• Alan Bray

Verisimilitude


A work of fiction cannot be held to the same standards of truth as non-fiction; by its nature, it is largely “made-up.” However, a quality of plausibility is necessary to convince the reader that the fiction is at least rooted in a common reality.

The Hour of Parade is a work of fiction. The major characters in Parade are not based on real people as characters in the genre of historical fiction may be but are portrayed in real historic settings, in particular the aftermath of the battle of Austerlitz. Alexi Ruzhensky, one of the main characters, is a Russian officer wounded at the battle who is able to get to the Bavarian city of Munich to find the French officer who killed his brother.

What historical evidence exists that would make the scenario of The Hour of Parade believable as a fiction?

According to Alexander Mikaberidze, in his article “A Few Notes on the Casualties at Austerlitz,” the Russian Army had many men wounded and captured in addition to those killed at the battle. In early January, 1806, the Russian envoy to Vienna made inquiries about their condition. Those captured were being held in detention camps, and agreement was reached between the French and Russian authorities that they would be released to return to Russia. At this time, as many as six hundred Russian soldiers were begging on the streets of Vienna and were rounded up by the French and sent off to detention under Austrian guard. However, the Austrians were sympathetic to their former allies and only 120 Russians reached the camps, the rest allowed to escape.
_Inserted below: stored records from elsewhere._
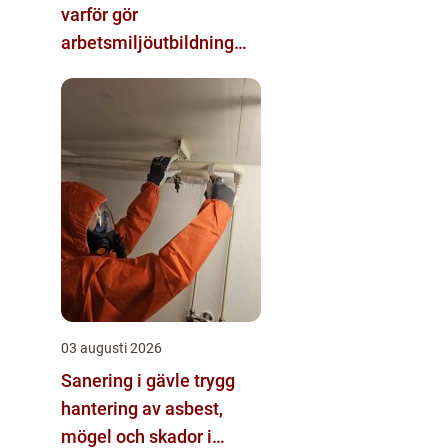
varför gör
arbetsmiljöutbildning
sådan skillnad?
03 augusti 2026
Sanering i gävle trygg
hantering av asbest,
mögel och skador i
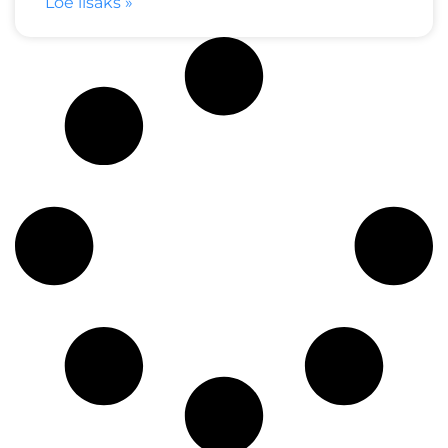
Loe lisaks »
Many wounded officers were recuperating in private homes in the large area between the cities of Vienna and Brunn. The Russian envoy secretly provided about one hundred of the wounded with money and instructions to escape. It appears from the envoy’s reports that 12,490 wounded and sick Russian soldiers and officers were being treated in hospitals and private homes. 1,355 died, 6,407 had returned to Russia by February, and one hundred forty-one were listed as escaped. That leaves 4,582 Russians left behind to recover under the supervision of their former allies. The number of troops who were hiding in the area of Vienna and Brunn is unknown.

One of the premises of The Hour of Parade is that one of these Russian soldiers reached Munich. Mention is made of bribes given to Austrian officials, a story and disguised identity designed to mislead the French and Bavarian authorities.

Of course, an additional answer to the question how could Alexi do this, is that most cities in Europe, then as is now, had large populations of people from other countries. In 1806, Munich had an ethnic Russian community, served by a Consulate and an Orthodox church.

Finally, as in any time of war, cities were filled with refugees and exiles. Passports and papers could be obtained by bribery and forgery, and without modern technology, the authorities in 1806 were hard pressed to identify people who wished to conceal themselves. A wealthy person, in particular an aristocrat, was much less likely to be questioned.